INTRODUCTION: Late presentation is associated with increased healthcare costs, rates of HIV transmission and poor outcome. In Romania, in 2012, one third of individuals with new HIV diagnosis were late presenters (LP). OBJECTIVE: The aim of the study was to evaluate the epidemiological and clinical characteristics associated with late presentation. METHODS: We retrospectively studied patients over 18 years old, notified in our institution between January 2012 and December 2013, including 499 out of 727 newly diagnosed patients in Bucharest.
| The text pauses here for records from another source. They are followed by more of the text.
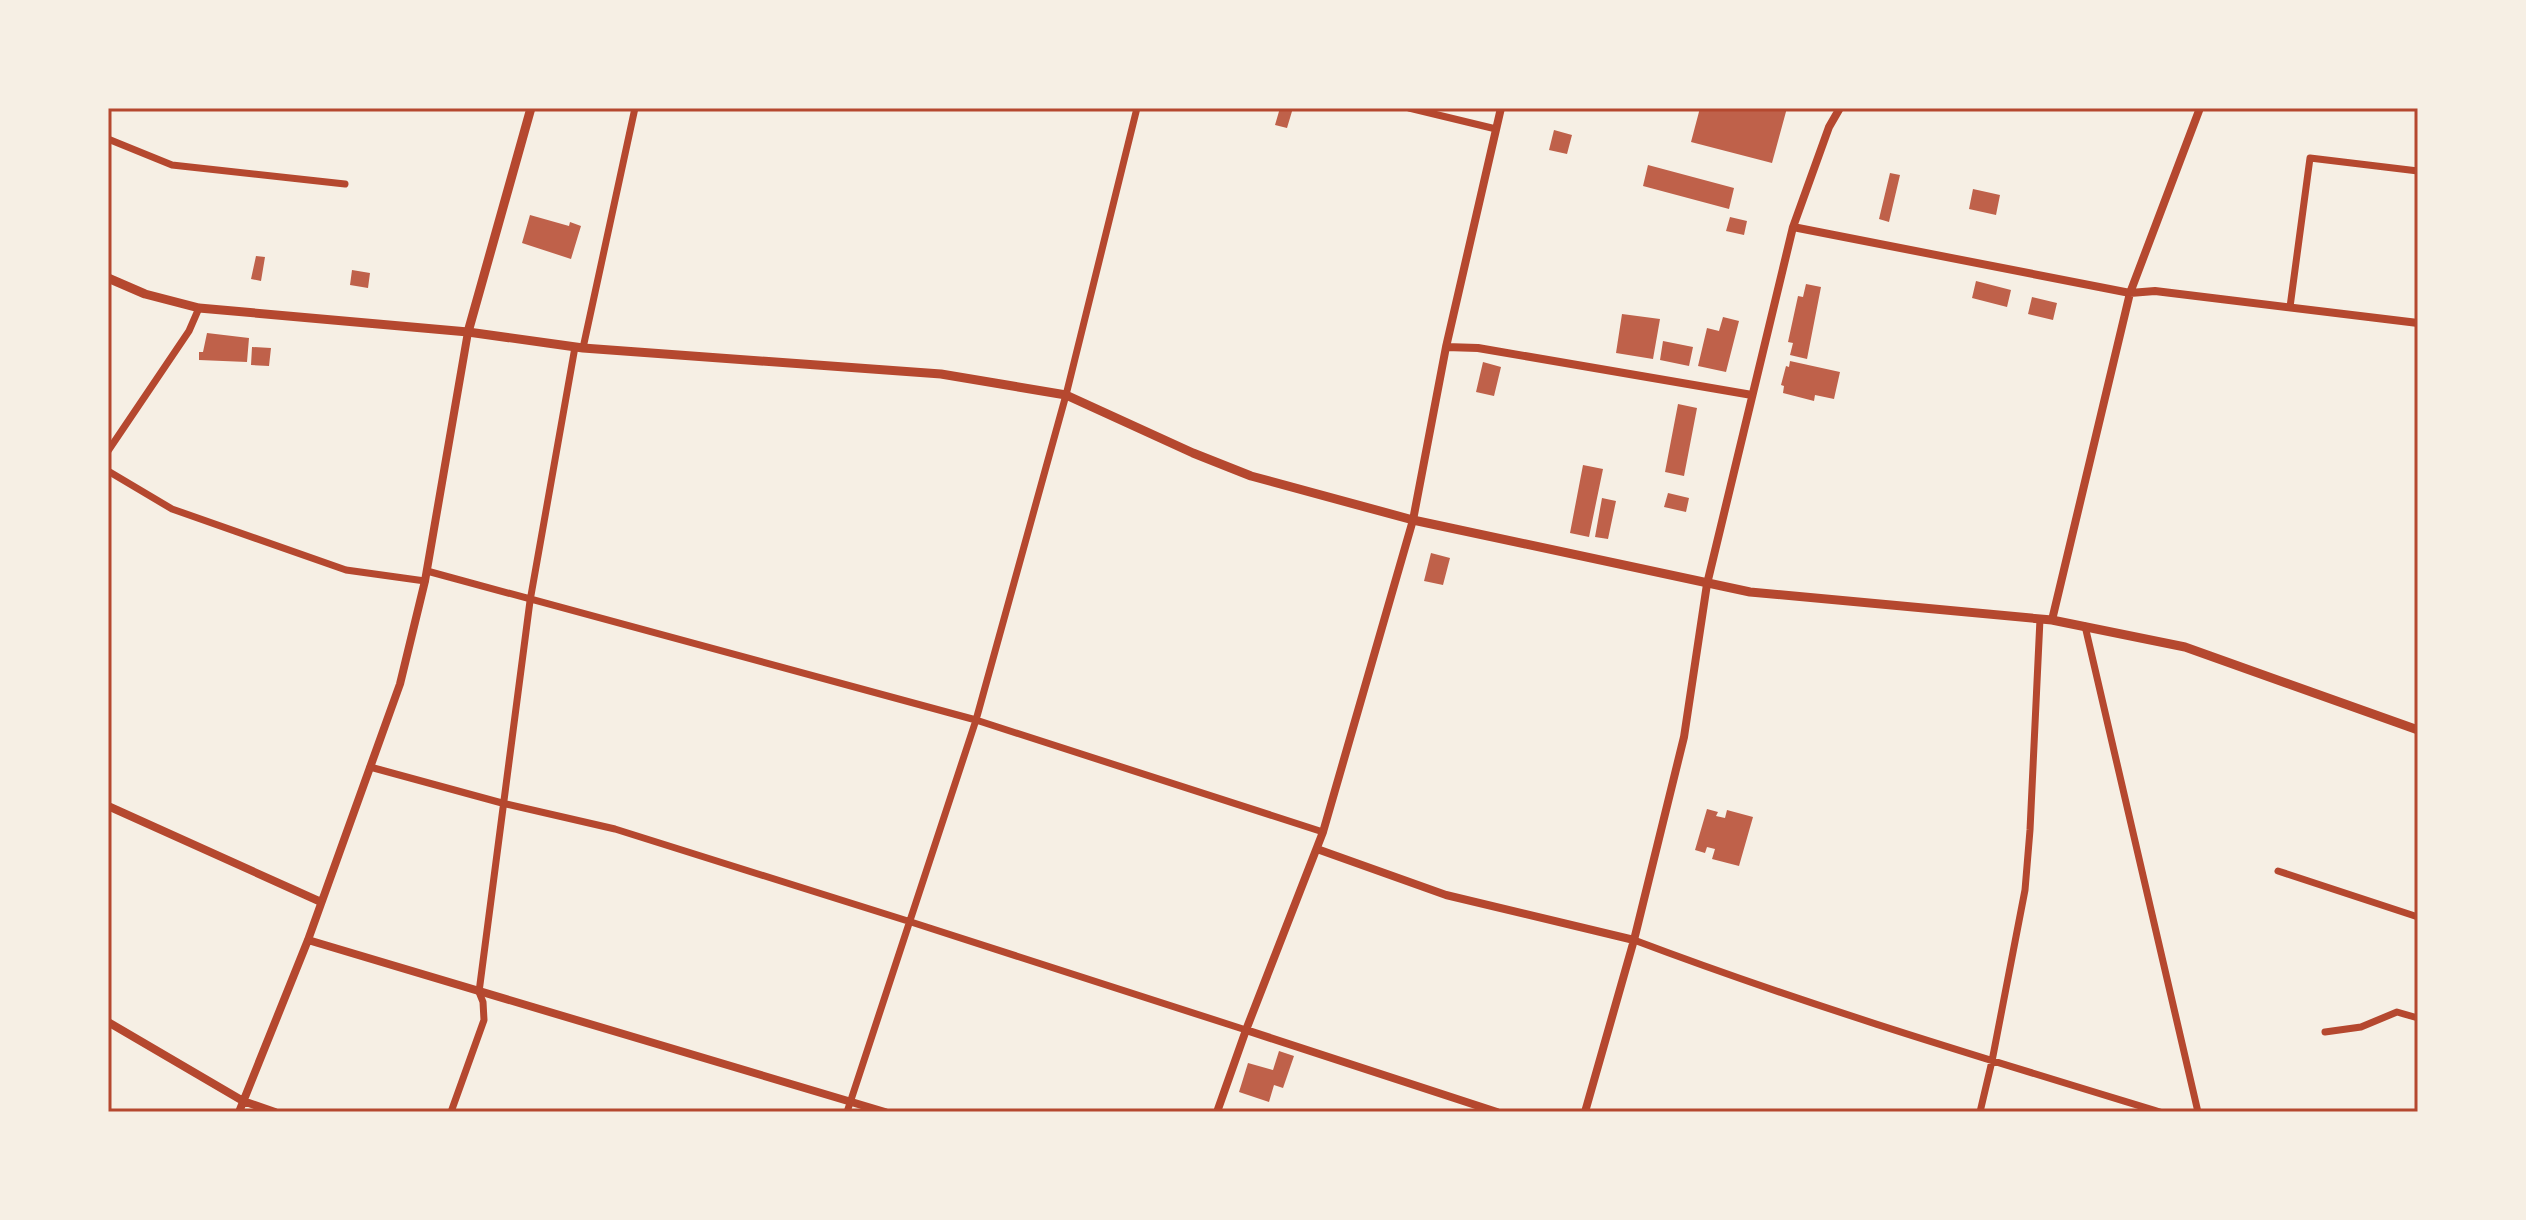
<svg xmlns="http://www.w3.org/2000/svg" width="2526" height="1220" viewBox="0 0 2526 1220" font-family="'Playfair Display',serif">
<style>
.building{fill:#bf614a}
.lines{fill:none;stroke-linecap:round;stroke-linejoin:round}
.minor{stroke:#b5482f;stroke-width:7}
.tertiary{stroke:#b5482f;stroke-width:8}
.secondary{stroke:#b5482f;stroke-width:9}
.neatline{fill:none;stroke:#b5482f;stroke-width:3}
</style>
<rect width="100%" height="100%" fill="#f6efe4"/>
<!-- building -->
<path class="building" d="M 1280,108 L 1293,108 L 1287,128 L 1275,125 Z
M 1700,108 L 1787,108 L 1772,163 L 1691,142 Z
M 1554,130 L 1572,135 L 1567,154 L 1549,150 Z
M 1648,165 L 1734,188 L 1729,209 L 1643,186 Z
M 1890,173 L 1900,175 L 1889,222 L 1879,219 Z
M 1973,189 L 2000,195 L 1996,215 L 1969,209 Z
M 530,215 L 569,226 L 570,222 L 581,226 L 571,259 L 522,243 Z
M 1730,217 L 1747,221 L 1744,235 L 1726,231 Z
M 256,256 L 265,257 L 261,281 L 251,279 Z
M 352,270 L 370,273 L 368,288 L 350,285 Z
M 1976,281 L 2011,290 L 2007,307 L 1972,298 Z
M 1806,284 L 1821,287 L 1807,359 L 1790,355 L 1793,343 L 1788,342 L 1798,296 L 1803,297 Z
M 2032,297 L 2057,303 L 2053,320 L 2028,314 Z
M 1622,314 L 1660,319 L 1653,359 L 1616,353 Z
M 1723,317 L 1739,321 L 1726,372 L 1698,366 L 1707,328 L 1719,331 Z
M 207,333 L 249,338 L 247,362 L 199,360 L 199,352 L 203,352 Z
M 1663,341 L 1693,347 L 1689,366 L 1660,360 Z
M 252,347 L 271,348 L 269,366 L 251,365 Z
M 1790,361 L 1840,372 L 1834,399 L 1815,395 L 1814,401 L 1783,393 L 1784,386 L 1781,385 L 1786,366 L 1789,367 Z
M 1483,362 L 1501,367 L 1494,396 L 1476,392 Z
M 1678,404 L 1697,408 L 1684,476 L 1665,472 Z
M 1583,465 L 1603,469 L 1589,537 L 1570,533 Z
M 1668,493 L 1689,498 L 1686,512 L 1664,507 Z
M 1602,498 L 1616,501 L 1608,539 L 1595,537 Z
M 1431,553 L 1450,558 L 1443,585 L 1424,581 Z
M 1707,809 L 1718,812 L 1716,816 L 1725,818 L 1727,810 L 1753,817 L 1739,866 L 1712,859 L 1715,849 L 1707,847 L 1705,853 L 1695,850 Z
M 1279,1051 L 1294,1056 L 1283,1088 L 1274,1085 L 1269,1102 L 1239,1092 L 1248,1063 L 1273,1070 Z"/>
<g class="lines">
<!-- minor -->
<path class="minor" d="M 1409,108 L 1496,129
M 108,139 L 172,165 L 345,184
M 2290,307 L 2310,158 L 2418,171
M 583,348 L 635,108
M 108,451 L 189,331 L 199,308
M 108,471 L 172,509 L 346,570 L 425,581
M 427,571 L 976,720 L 1323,832
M 2085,626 L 2198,1112
M 370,767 L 502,803 L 615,829 L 911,922 L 1246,1030
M 2278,871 L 2418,917
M 1634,940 C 1806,1005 1983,1058 2160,1112
M 2325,1032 L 2361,1027 L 2397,1012 L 2418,1018
M 451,1112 L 484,1020 L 483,1002 L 479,992 L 530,601 L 575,347
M 847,1112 L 976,720 L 1066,395 L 1137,108
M 1980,1112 L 1992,1061 L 2025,890 L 2030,830 L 2040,619"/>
<!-- tertiary -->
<path class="tertiary" d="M 1793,227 L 2130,293 L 2155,291 L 2418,323
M 1446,347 L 1478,348 L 1752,395
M 2052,620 L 2130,293 L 2200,108
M 108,806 L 321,902
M 1317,849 L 1446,895 L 1634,940
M 308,940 L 885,1112
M 108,1022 L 243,1101 L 275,1112
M 1246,1030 L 1497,1112
M 239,1112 L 308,940 L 400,684 L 425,581 L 468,332
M 1217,1112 L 1246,1030 L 1323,832 L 1413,520 L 1446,347 L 1501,108
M 1585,1112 L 1634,940 L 1684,737 L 1707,584 L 1793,227 L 1829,127 L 1840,108"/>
<!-- secondary -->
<path class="secondary" d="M 108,278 L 145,294 L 199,308 L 468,332 L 583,348 L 941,374 L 1066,395 L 1193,453 L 1251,476 L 1413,520 L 1750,592 L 2052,620 L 2185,647 L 2418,730
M 468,332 L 531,108"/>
</g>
<!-- border -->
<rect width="2526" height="1220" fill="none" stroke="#f6efe4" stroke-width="220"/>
<rect x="110" y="110" width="2306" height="1000" class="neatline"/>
</svg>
LP were defined as patients presenting with CD4 T-cell count below 350 cells/mm(3) or with an AIDS defining event. Patients with advanced HIV disease (AHD) were defined as persons with a CD4 T-cell count below 200 cells/mm(3). Differences between groups were analyzed using the Mann-Whitney U test for continuous variables and the chi-square test for dichotomous variables. Multivariable analysis was performed using binary logistic regression. RESULTS: Out of 499 patients included, 362 (72%) were male. The median age was 30 (IQR 26-36). A total of 302 (61%) were LP and 184 (37%) were patients with AHD. A total of 170 (34%) were asymptomatic and 114 (23%) presented with an AIDS-defining event. The median CD4 count was 293 cells/mm(3) (IQR 125-471) and the median HIV viral load was 100,191 copies/mL (IQR 34,560-272,936). Characteristics of LP compared with non-LP are shown in Table 1. Stage C disease has been shown by multivariable analysis to be associated with LP (p<0.001, OR=11.56, 95% CI 4.94-27.03). CONCLUSIONS: More than half of newly HIV diagnosed patients in Bucharest were LP. The proportion of LP was highest among heterosexually acquired cases. Although most our patients were young, late presentation was associated with age over 35 years. The lower proportion of LP among IVDU compared with those heterosexually infected could be explained by a higher proportion of HIV screening tests among IVDU.